Art. 10(a) of the 85/337 EIA Directive – deriving from the Aarhus Convention –  requires Member States to afford members of the public and NGOs the right to challenge planning decisions as long as the claimant has a “sufficient interest” or maintains “the impairment of a right”, and Member States can choose between these alternatives when implementing the Directive. Or can they?

Well, they could, and they couldn’t, said the CJEU. They could, but they couldn’t deprive NGOs of playing the role conferred on them by the EIA Directive. And this is where one starts going round in circles, because that EIA role also included the choice conferred on Member States as to standing rules. In truth, the choice is Hobsonian if you configured things as the Germans do; they didn’t really have that choice because it was no good having standing rules which didn’t allow NGOs to get off the starting blocks. The EIA Directive had lifted some wording from the Aarhus Convention which was a classic international law-making fudge on this point. Who knows what it means and how standing fits with the intention to enable challenges, but let us not allow that spat to get in the way of concluding a Convention – leave that problem to the poor courts later asked to apply the law.

There are all sorts of difficulties swirling about here. If we Brits talk about impairment of a right, we tend to think about an interference with a  substantive right, say, under Article 8 ECHR to home and private life. But in many bits of Europe, and in a lot of ECJ environmental caselaw, it means something rather wider – it may amount to no more than the right to complain about the non-enforcement of some provision. In UK terms this of course would mean standing to complain about some unlawfulness. And it is this wider meaning that led the CJEU to its decision. After all, it is nonsense for the EIA Directive to grant standing to NGOs, and then interpret the same Directive as enabling Member States to ungrant that standing.

Another undercurrent was the Environmental Rights Paradox.

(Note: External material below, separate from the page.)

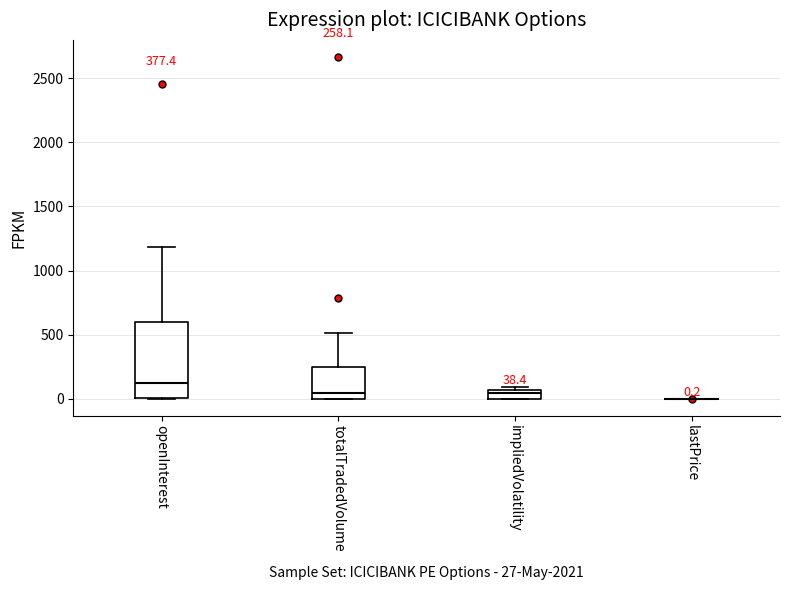

Comparing the boxes themselves (not the whiskers), which one is the tallest?

openInterest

Redolent of Epimenides the Cretan, all us Europeans have environmental “rights”; because we all have them, it is said that none of us have them.This is a bit like the test for breach of statutory duty domestically where the wider the pool of beneficiaries, the less likely the court will decide that the provision was intended to confer rights at all.

Quite rightly, the CJEU was having nothing of this; the whole point of seeking enforcement of the EIA scheme was to enable NGOs and others to verify compliance with the rukes of environmental law which “address the public interest and not merely the protection of the interests of individuals as such.”

So what was the dispute really about? This appears rather more clearly from the opinion of the Advocate-General noted in our previous post, and indeed from the lecture given by Sir Konrad Schiemann at the UKELA Garner lecture last November very shortly before the English A-G said her piece to the Court (including Sir Konrad). The Germans apply a rather different public law balance – they are stern on standing, but if your case is allowed to get into court, then you get more of an intrusive assessment of the case than you might expect in an English Court. As the A-G recorded at para.30 ,

the court may record facts ex officio, examine whether all the factual elements necessary for a decision were present, evaluate the legality of the decision….and verify that the decision was not taken ultra vires. The court may exercise its power of review even where administrative bodies have a margin of discretion.

All excellent stuff, but it did not follow that, as the German Government asserted, limited resources enabled the State to ration the cases which got the benefit of that intrusive review. After all, there is no necessary connection between standing and the merits of the underlying case; you might have the most flimsy connection with the project, but an absolute corker of a point.

So are we Brits entitled to crow about the case? Well, yes, because we had the standing debate about 15 to 20 years ago; there was the restrictive case of Rose Theatre (funnily enough decided by Schiemann J), and then a number of more generous decisions such as Pergau Dam/WDM, and Dixon which ushered in the current flexibility. Judges these days are far more interested in looking at the underlying legality of a decision without bothering too much with the identity of the person taking the points, though they might be wary about signing up for all the elements of what the German Government says its courts do when they accept a case.

But any crowing should be short-lived, because of that last caveat. The Aarhus Compliance Committee has previously  “expressed concern” about the narrowness of Wednesbury-style domestic judicial review in the Port of Tyne case, and this problem is yet to be addressed.